### [Working data]
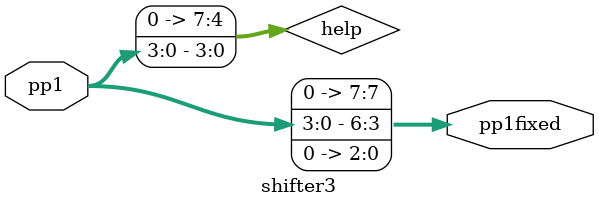
<source format=v>

module shifter3(input [7:0] pp1, output wire [7:0] pp1fixed );



wire [7:0] help ;

assign help [7:4] = 4'b0000;
assign help [3:0] = pp1[3:0];
assign pp1fixed = help<<3;


endmodule
</source>
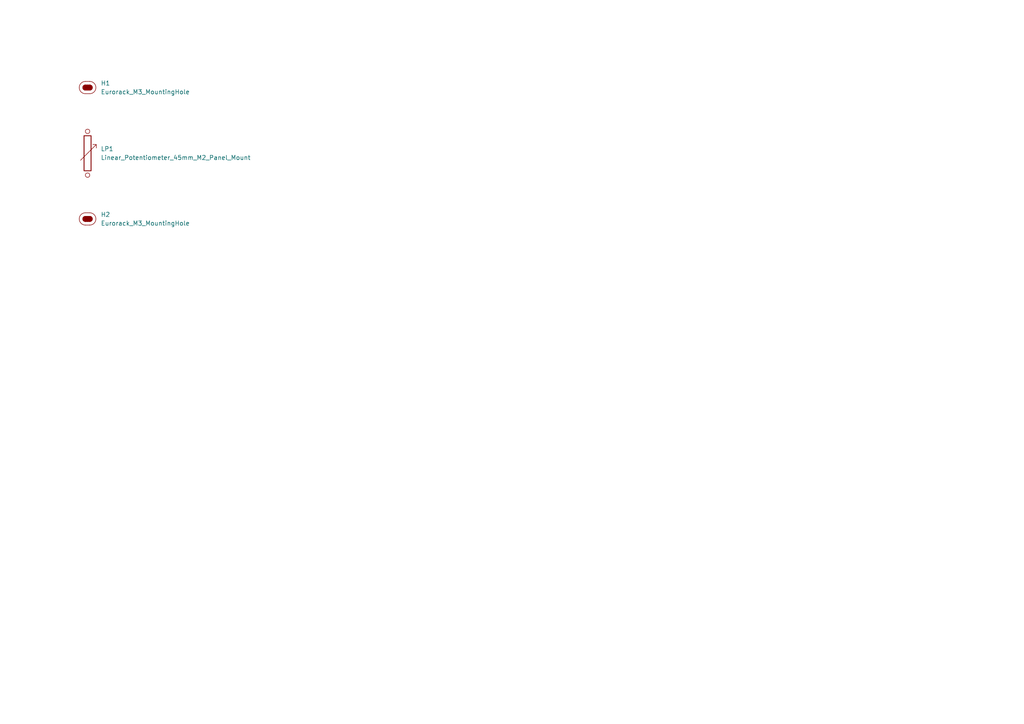
<source format=kicad_sch>
(kicad_sch
	(version 20250114)
	(generator "eeschema")
	(generator_version "9.0")
	(uuid "fda4b99c-3188-4d0e-9778-eaa328bef576")
	(paper "A4")
	
	(symbol
		(lib_id "EXC:Eurorack_M3_MountingHole")
		(at 25.4 63.5 0)
		(unit 1)
		(exclude_from_sim no)
		(in_bom yes)
		(on_board yes)
		(dnp no)
		(fields_autoplaced yes)
		(uuid "053fa8f1-6885-4849-a512-fbfbc295b3a9")
		(property "Reference" "H2"
			(at 29.21 62.2299 0)
			(effects
				(font
					(size 1.27 1.27)
				)
				(justify left)
			)
		)
		(property "Value" "Eurorack_M3_MountingHole"
			(at 29.21 64.7699 0)
			(effects
				(font
					(size 1.27 1.27)
				)
				(justify left)
			)
		)
		(property "Footprint" "EXC:MountingHole_3.2mm_M3"
			(at 25.4 69.088 0)
			(effects
				(font
					(size 1.27 1.27)
				)
				(hide yes)
			)
		)
		(property "Datasheet" "~"
			(at 25.4 63.5 0)
			(effects
				(font
					(size 1.27 1.27)
				)
				(hide yes)
			)
		)
		(property "Description" "Mounting Hole without connection"
			(at 25.4 66.802 0)
			(effects
				(font
					(size 1.27 1.27)
				)
				(hide yes)
			)
		)
		(instances
			(project "SlidePot_45mm_2H4HP1x1Av2"
				(path "/fda4b99c-3188-4d0e-9778-eaa328bef576"
					(reference "H2")
					(unit 1)
				)
			)
		)
	)
	(symbol
		(lib_id "EXC:Eurorack_M3_MountingHole")
		(at 25.4 25.4 0)
		(unit 1)
		(exclude_from_sim no)
		(in_bom yes)
		(on_board yes)
		(dnp no)
		(fields_autoplaced yes)
		(uuid "061b59fa-d790-43bd-af83-2671f3a93970")
		(property "Reference" "H1"
			(at 29.21 24.1299 0)
			(effects
				(font
					(size 1.27 1.27)
				)
				(justify left)
			)
		)
		(property "Value" "Eurorack_M3_MountingHole"
			(at 29.21 26.6699 0)
			(effects
				(font
					(size 1.27 1.27)
				)
				(justify left)
			)
		)
		(property "Footprint" "EXC:MountingHole_3.2mm_M3"
			(at 25.4 30.988 0)
			(effects
				(font
					(size 1.27 1.27)
				)
				(hide yes)
			)
		)
		(property "Datasheet" "~"
			(at 25.4 25.4 0)
			(effects
				(font
					(size 1.27 1.27)
				)
				(hide yes)
			)
		)
		(property "Description" "Mounting Hole without connection"
			(at 25.4 28.702 0)
			(effects
				(font
					(size 1.27 1.27)
				)
				(hide yes)
			)
		)
		(instances
			(project ""
				(path "/fda4b99c-3188-4d0e-9778-eaa328bef576"
					(reference "H1")
					(unit 1)
				)
			)
		)
	)
	(symbol
		(lib_id "EXC:Linear_Potentiometer_45mm_M2_Panel_Mount")
		(at 25.4 44.45 0)
		(unit 1)
		(exclude_from_sim no)
		(in_bom yes)
		(on_board yes)
		(dnp no)
		(fields_autoplaced yes)
		(uuid "37e7764b-5926-455e-a281-72d6bbc77928")
		(property "Reference" "LP1"
			(at 29.21 43.1799 0)
			(effects
				(font
					(size 1.27 1.27)
				)
				(justify left)
			)
		)
		(property "Value" "Linear_Potentiometer_45mm_M2_Panel_Mount"
			(at 29.21 45.7199 0)
			(effects
				(font
					(size 1.27 1.27)
				)
				(justify left)
			)
		)
		(property "Footprint" "EXC:Linear_Potentiometer_45mm_M2_Panel_Mount"
			(at 25.654 55.626 0)
			(effects
				(font
					(size 0.508 0.508)
				)
				(justify top)
				(hide yes)
			)
		)
		(property "Datasheet" "https://cdn-shop.adafruit.com/product-files/4272/P4272+C13403-001+Data+Sheet+.pdf"
			(at 17.526 57.658 0)
			(effects
				(font
					(size 0.508 0.508)
				)
				(justify left top)
				(hide yes)
			)
		)
		(property "Description" "Slide Potentiometer with Knob - 45mm Long - 10KΩ. Panel-mounted with 2x M2 screws, 41mm apart."
			(at 7.62 54.356 0)
			(effects
				(font
					(size 0.508 0.508)
				)
				(justify left top)
				(hide yes)
			)
		)
		(property "Source" "https://www.adafruit.com/product/4272"
			(at 17.526 56.642 0)
			(effects
				(font
					(size 0.508 0.508)
				)
				(justify left top)
				(hide yes)
			)
		)
		(instances
			(project ""
				(path "/fda4b99c-3188-4d0e-9778-eaa328bef576"
					(reference "LP1")
					(unit 1)
				)
			)
		)
	)
	(sheet_instances
		(path "/"
			(page "1")
		)
	)
	(embedded_fonts no)
)

</source>
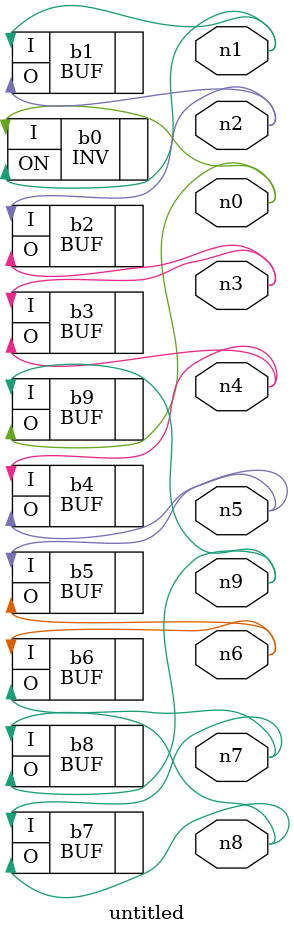
<source format=v>
module untitled(n0, n1, n2, n3, n4, n5, n6, n7, n8, n9);

	output n0, n1, n2, n3, n4, n5, n6, n7, n8, n9;

	INV b0 (.I(n0), .ON(n1));
	BUF b1 (.I(n1), .O(n2));
	BUF b2 (.I(n2), .O(n3));
	BUF b3 (.I(n3), .O(n4));
	BUF b4 (.I(n4), .O(n5));
	BUF b5 (.I(n5), .O(n6));
	BUF b6 (.I(n6), .O(n7));
	BUF b7 (.I(n7), .O(n8));
	BUF b8 (.I(n8), .O(n9));
	BUF b9 (.I(n9), .O(n0));

	// signal values at the initial state:
    // !n0 !n1 !n2 !n3 !n4 !n5 !n6 !n7 !n8 !n9

endmodule

</source>
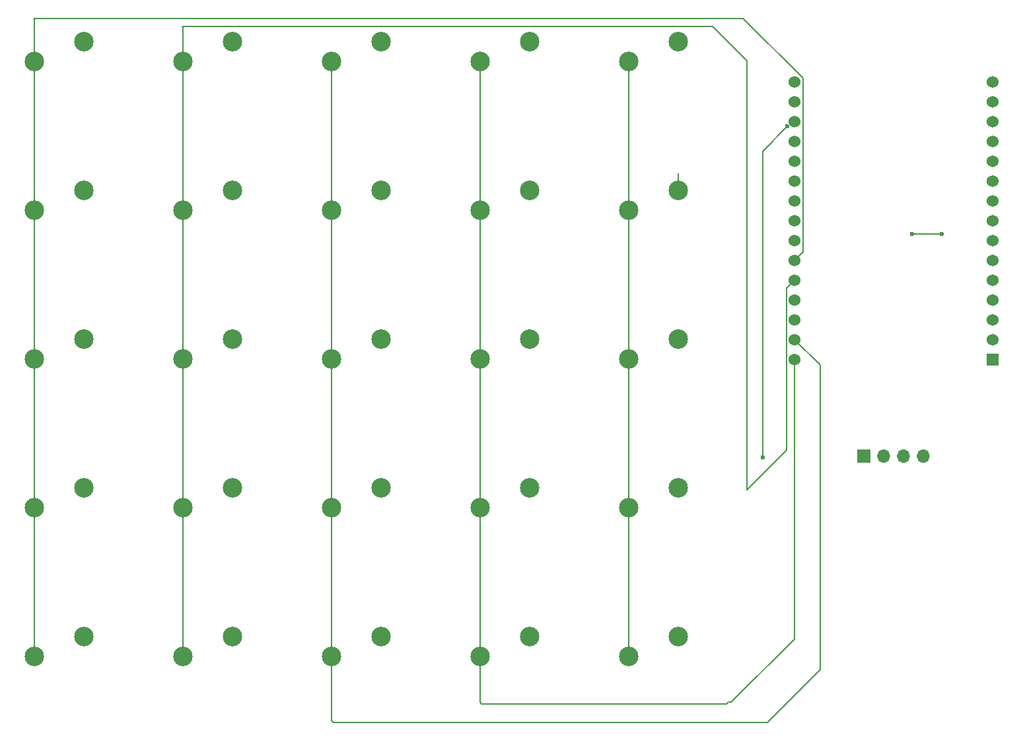
<source format=gbr>
%TF.GenerationSoftware,KiCad,Pcbnew,8.0.6*%
%TF.CreationDate,2024-10-21T09:57:29+07:00*%
%TF.ProjectId,CaiPad25_ESP32,43616950-6164-4323-955f-45535033322e,rev?*%
%TF.SameCoordinates,Original*%
%TF.FileFunction,Copper,L2,Bot*%
%TF.FilePolarity,Positive*%
%FSLAX46Y46*%
G04 Gerber Fmt 4.6, Leading zero omitted, Abs format (unit mm)*
G04 Created by KiCad (PCBNEW 8.0.6) date 2024-10-21 09:57:29*
%MOMM*%
%LPD*%
G01*
G04 APERTURE LIST*
%TA.AperFunction,ComponentPad*%
%ADD10C,2.500000*%
%TD*%
%TA.AperFunction,ComponentPad*%
%ADD11R,1.524000X1.524000*%
%TD*%
%TA.AperFunction,ComponentPad*%
%ADD12C,1.524000*%
%TD*%
%TA.AperFunction,ComponentPad*%
%ADD13R,1.700000X1.700000*%
%TD*%
%TA.AperFunction,ComponentPad*%
%ADD14O,1.700000X1.700000*%
%TD*%
%TA.AperFunction,ViaPad*%
%ADD15C,0.600000*%
%TD*%
%TA.AperFunction,Conductor*%
%ADD16C,0.200000*%
%TD*%
G04 APERTURE END LIST*
D10*
%TO.P,S7,1,1*%
%TO.N,Column 1*%
X62865000Y-64135000D03*
%TO.P,S7,2,2*%
%TO.N,Row 1*%
X69215000Y-61595000D03*
%TD*%
%TO.P,S12,1,1*%
%TO.N,Column 1*%
X62865000Y-83185000D03*
%TO.P,S12,2,2*%
%TO.N,Row 2*%
X69215000Y-80645000D03*
%TD*%
%TO.P,S4,1,1*%
%TO.N,Column 3*%
X100965000Y-45085000D03*
%TO.P,S4,2,2*%
%TO.N,Row 0*%
X107315000Y-42545000D03*
%TD*%
%TO.P,S16,1,1*%
%TO.N,Column 0*%
X43815000Y-102235000D03*
%TO.P,S16,2,2*%
%TO.N,Row 3*%
X50165000Y-99695000D03*
%TD*%
%TO.P,S14,1,1*%
%TO.N,Column 3*%
X100965000Y-83185000D03*
%TO.P,S14,2,2*%
%TO.N,Row 2*%
X107315000Y-80645000D03*
%TD*%
%TO.P,S21,1,1*%
%TO.N,Column 0*%
X43815000Y-121285000D03*
%TO.P,S21,2,2*%
%TO.N,Row 4*%
X50165000Y-118745000D03*
%TD*%
%TO.P,S5,1,1*%
%TO.N,Column 4*%
X120015000Y-45085000D03*
%TO.P,S5,2,2*%
%TO.N,Row 0*%
X126365000Y-42545000D03*
%TD*%
%TO.P,S3,1,1*%
%TO.N,Column 2*%
X81915000Y-45085000D03*
%TO.P,S3,2,2*%
%TO.N,Row 0*%
X88265000Y-42545000D03*
%TD*%
%TO.P,S1,1,1*%
%TO.N,Column 0*%
X43815000Y-45085000D03*
%TO.P,S1,2,2*%
%TO.N,Row 0*%
X50165000Y-42545000D03*
%TD*%
%TO.P,S13,1,1*%
%TO.N,Column 2*%
X81915000Y-83185000D03*
%TO.P,S13,2,2*%
%TO.N,Row 2*%
X88265000Y-80645000D03*
%TD*%
%TO.P,S11,1,1*%
%TO.N,Column 0*%
X43815000Y-83185000D03*
%TO.P,S11,2,2*%
%TO.N,Row 2*%
X50165000Y-80645000D03*
%TD*%
%TO.P,S22,1,1*%
%TO.N,Column 1*%
X62865000Y-121285000D03*
%TO.P,S22,2,2*%
%TO.N,Row 4*%
X69215000Y-118745000D03*
%TD*%
%TO.P,S17,1,1*%
%TO.N,Column 1*%
X62865000Y-102235000D03*
%TO.P,S17,2,2*%
%TO.N,Row 3*%
X69215000Y-99695000D03*
%TD*%
%TO.P,S2,1,1*%
%TO.N,Column 1*%
X62865000Y-45085000D03*
%TO.P,S2,2,2*%
%TO.N,Row 0*%
X69215000Y-42545000D03*
%TD*%
%TO.P,S24,1,1*%
%TO.N,Column 3*%
X100965000Y-121285000D03*
%TO.P,S24,2,2*%
%TO.N,Row 4*%
X107315000Y-118745000D03*
%TD*%
%TO.P,S9,1,1*%
%TO.N,Column 3*%
X100965000Y-64135000D03*
%TO.P,S9,2,2*%
%TO.N,Row 1*%
X107315000Y-61595000D03*
%TD*%
%TO.P,S20,1,1*%
%TO.N,Column 4*%
X120015000Y-102235000D03*
%TO.P,S20,2,2*%
%TO.N,Row 3*%
X126365000Y-99695000D03*
%TD*%
%TO.P,S18,1,1*%
%TO.N,Column 2*%
X81915000Y-102235000D03*
%TO.P,S18,2,2*%
%TO.N,Row 3*%
X88265000Y-99695000D03*
%TD*%
%TO.P,S25,1,1*%
%TO.N,Column 4*%
X120015000Y-121285000D03*
%TO.P,S25,2,2*%
%TO.N,Row 4*%
X126365000Y-118745000D03*
%TD*%
%TO.P,S8,1,1*%
%TO.N,Column 2*%
X81915000Y-64135000D03*
%TO.P,S8,2,2*%
%TO.N,Row 1*%
X88265000Y-61595000D03*
%TD*%
%TO.P,S23,1,1*%
%TO.N,Column 2*%
X81915000Y-121285000D03*
%TO.P,S23,2,2*%
%TO.N,Row 4*%
X88265000Y-118745000D03*
%TD*%
D11*
%TO.P,U1,1,EN*%
%TO.N,unconnected-(U1-EN-Pad1)*%
X166714214Y-83274214D03*
D12*
%TO.P,U1,2,SENSOR_VP*%
%TO.N,unconnected-(U1-SENSOR_VP-Pad2)*%
X166714214Y-80734214D03*
%TO.P,U1,3,SENSOR_VN*%
%TO.N,unconnected-(U1-SENSOR_VN-Pad3)*%
X166714214Y-78194214D03*
%TO.P,U1,4,IO34*%
%TO.N,unconnected-(U1-IO34-Pad4)*%
X166714214Y-75654214D03*
%TO.P,U1,5,IO35*%
%TO.N,unconnected-(U1-IO35-Pad5)*%
X166714214Y-73114214D03*
%TO.P,U1,6,IO32*%
%TO.N,unconnected-(U1-IO32-Pad6)*%
X166714214Y-70574214D03*
%TO.P,U1,7,IO33*%
%TO.N,unconnected-(U1-IO33-Pad7)*%
X166714214Y-68034214D03*
%TO.P,U1,8,IO25*%
%TO.N,Column 4*%
X166714214Y-65494214D03*
%TO.P,U1,9,IO26*%
%TO.N,unconnected-(U1-IO26-Pad9)*%
X166714214Y-62954214D03*
%TO.P,U1,10,IO27*%
%TO.N,unconnected-(U1-IO27-Pad10)*%
X166714214Y-60414214D03*
%TO.P,U1,11,IO14*%
%TO.N,Row 2*%
X166714214Y-57874214D03*
%TO.P,U1,12,IO12*%
%TO.N,Row 1*%
X166714214Y-55334214D03*
%TO.P,U1,13,IO13*%
%TO.N,Row 0*%
X166714214Y-52794214D03*
%TO.P,U1,14,GND*%
%TO.N,unconnected-(U1-GND-Pad14)*%
X166714214Y-50254214D03*
%TO.P,U1,15,VIN*%
%TO.N,unconnected-(U1-VIN-Pad15)*%
X166714214Y-47714214D03*
%TO.P,U1,16,3V3*%
%TO.N,Net-(J1-VCC)*%
X141314214Y-47714214D03*
%TO.P,U1,17,GND*%
%TO.N,Net-(J1-GND)*%
X141314214Y-50254214D03*
%TO.P,U1,18,IO15*%
%TO.N,Row 3*%
X141314214Y-52794214D03*
%TO.P,U1,19,IO2*%
%TO.N,unconnected-(U1-IO2-Pad19)*%
X141314214Y-55334214D03*
%TO.P,U1,20,IO4*%
%TO.N,unconnected-(U1-IO4-Pad20)*%
X141314214Y-57874214D03*
%TO.P,U1,21,IO16*%
%TO.N,Net-(J1-SDA)*%
X141314214Y-60414214D03*
%TO.P,U1,22,IO17*%
%TO.N,Net-(J1-SCL)*%
X141314214Y-62954214D03*
%TO.P,U1,23,IO5*%
%TO.N,unconnected-(U1-IO5-Pad23)*%
X141314214Y-65494214D03*
%TO.P,U1,24,IO18*%
%TO.N,Row 4*%
X141314214Y-68034214D03*
%TO.P,U1,25,IO19*%
%TO.N,Column 0*%
X141314214Y-70574214D03*
%TO.P,U1,26,IO21*%
%TO.N,Column 1*%
X141314214Y-73114214D03*
%TO.P,U1,27,RXD0/IO3*%
%TO.N,unconnected-(U1-RXD0{slash}IO3-Pad27)*%
X141314214Y-75654214D03*
%TO.P,U1,28,TXD0/IO1*%
%TO.N,unconnected-(U1-TXD0{slash}IO1-Pad28)*%
X141314214Y-78194214D03*
%TO.P,U1,29,IO22*%
%TO.N,Column 2*%
X141314214Y-80734214D03*
%TO.P,U1,30,IO23*%
%TO.N,Column 3*%
X141314214Y-83274214D03*
%TD*%
D10*
%TO.P,S10,1,1*%
%TO.N,Column 4*%
X120015000Y-64135000D03*
%TO.P,S10,2,2*%
%TO.N,Row 1*%
X126365000Y-61595000D03*
%TD*%
%TO.P,S15,1,1*%
%TO.N,Column 4*%
X120015000Y-83185000D03*
%TO.P,S15,2,2*%
%TO.N,Row 2*%
X126365000Y-80645000D03*
%TD*%
%TO.P,S19,1,1*%
%TO.N,Column 3*%
X100965000Y-102235000D03*
%TO.P,S19,2,2*%
%TO.N,Row 3*%
X107315000Y-99695000D03*
%TD*%
%TO.P,S6,1,1*%
%TO.N,Column 0*%
X43815000Y-64135000D03*
%TO.P,S6,2,2*%
%TO.N,Row 1*%
X50165000Y-61595000D03*
%TD*%
D13*
%TO.P,J1,1,GND*%
%TO.N,Net-(J1-GND)*%
X150190000Y-95670000D03*
D14*
%TO.P,J1,2,VCC*%
%TO.N,Net-(J1-VCC)*%
X152730000Y-95670000D03*
%TO.P,J1,3,SCL*%
%TO.N,Net-(J1-SCL)*%
X155270000Y-95670000D03*
%TO.P,J1,4,SDA*%
%TO.N,Net-(J1-SDA)*%
X157810000Y-95670000D03*
%TD*%
D15*
%TO.N,Net-(J1-GND)*%
X156400000Y-67200000D03*
X160200000Y-67200000D03*
%TO.N,Row 3*%
X137200000Y-95800000D03*
X140400000Y-53400000D03*
%TD*%
D16*
%TO.N,Net-(J1-GND)*%
X160200000Y-67200000D02*
X156400000Y-67200000D01*
%TO.N,Row 3*%
X137200000Y-56600000D02*
X140400000Y-53400000D01*
X137200000Y-95800000D02*
X137200000Y-56600000D01*
%TO.N,Column 2*%
X82200000Y-129800000D02*
X137800000Y-129800000D01*
X81915000Y-129515000D02*
X82200000Y-129800000D01*
X81915000Y-45085000D02*
X81915000Y-121285000D01*
X137800000Y-129800000D02*
X144600000Y-123000000D01*
X144600000Y-84020000D02*
X141314214Y-80734214D01*
X81915000Y-121285000D02*
X81915000Y-129515000D01*
X144600000Y-123000000D02*
X144600000Y-84020000D01*
%TO.N,Column 0*%
X43815000Y-45085000D02*
X43815000Y-121285000D01*
X142376214Y-69512214D02*
X141314214Y-70574214D01*
X142376214Y-47274319D02*
X142376214Y-69512214D01*
X43815000Y-39615000D02*
X43800000Y-39600000D01*
X43815000Y-45085000D02*
X43815000Y-39615000D01*
X134701895Y-39600000D02*
X142376214Y-47274319D01*
X43800000Y-39600000D02*
X134701895Y-39600000D01*
%TO.N,Column 3*%
X100965000Y-127165000D02*
X101200000Y-127400000D01*
X132600000Y-127400000D02*
X132800000Y-127200000D01*
X100965000Y-121285000D02*
X100965000Y-127165000D01*
X133200000Y-127200000D02*
X141314214Y-119085786D01*
X101200000Y-127400000D02*
X132600000Y-127400000D01*
X132800000Y-127200000D02*
X133200000Y-127200000D01*
X141314214Y-119085786D02*
X141314214Y-83274214D01*
X100965000Y-45085000D02*
X100965000Y-121285000D01*
%TO.N,Column 1*%
X140252214Y-94947786D02*
X140252214Y-74176214D01*
X130800000Y-40600000D02*
X135200000Y-45000000D01*
X62865000Y-121285000D02*
X62865000Y-45085000D01*
X140252214Y-74176214D02*
X141314214Y-73114214D01*
X62865000Y-45085000D02*
X62865000Y-40665000D01*
X62865000Y-40665000D02*
X62800000Y-40600000D01*
X62800000Y-40600000D02*
X130800000Y-40600000D01*
X135200000Y-100000000D02*
X140252214Y-94947786D01*
X135200000Y-45000000D02*
X135200000Y-100000000D01*
%TO.N,Column 4*%
X120015000Y-45085000D02*
X120015000Y-121285000D01*
%TO.N,Row 1*%
X126365000Y-61595000D02*
X126365000Y-59435000D01*
%TD*%
M02*

</source>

### [What is needed]
What the answer should hold is an exact copy of each line from the one containing "X134701895Y-39600000D02*" to the final line of the listing above.

### [Written solution]
X134701895Y-39600000D02*
X142376214Y-47274319D01*
X43800000Y-39600000D02*
X134701895Y-39600000D01*
%TO.N,Column 3*%
X100965000Y-127165000D02*
X101200000Y-127400000D01*
X132600000Y-127400000D02*
X132800000Y-127200000D01*
X100965000Y-121285000D02*
X100965000Y-127165000D01*
X133200000Y-127200000D02*
X141314214Y-119085786D01*
X101200000Y-127400000D02*
X132600000Y-127400000D01*
X132800000Y-127200000D02*
X133200000Y-127200000D01*
X141314214Y-119085786D02*
X141314214Y-83274214D01*
X100965000Y-45085000D02*
X100965000Y-121285000D01*
%TO.N,Column 1*%
X140252214Y-94947786D02*
X140252214Y-74176214D01*
X130800000Y-40600000D02*
X135200000Y-45000000D01*
X62865000Y-121285000D02*
X62865000Y-45085000D01*
X140252214Y-74176214D02*
X141314214Y-73114214D01*
X62865000Y-45085000D02*
X62865000Y-40665000D01*
X62865000Y-40665000D02*
X62800000Y-40600000D01*
X62800000Y-40600000D02*
X130800000Y-40600000D01*
X135200000Y-100000000D02*
X140252214Y-94947786D01*
X135200000Y-45000000D02*
X135200000Y-100000000D01*
%TO.N,Column 4*%
X120015000Y-45085000D02*
X120015000Y-121285000D01*
%TO.N,Row 1*%
X126365000Y-61595000D02*
X126365000Y-59435000D01*
%TD*%
M02*

</source>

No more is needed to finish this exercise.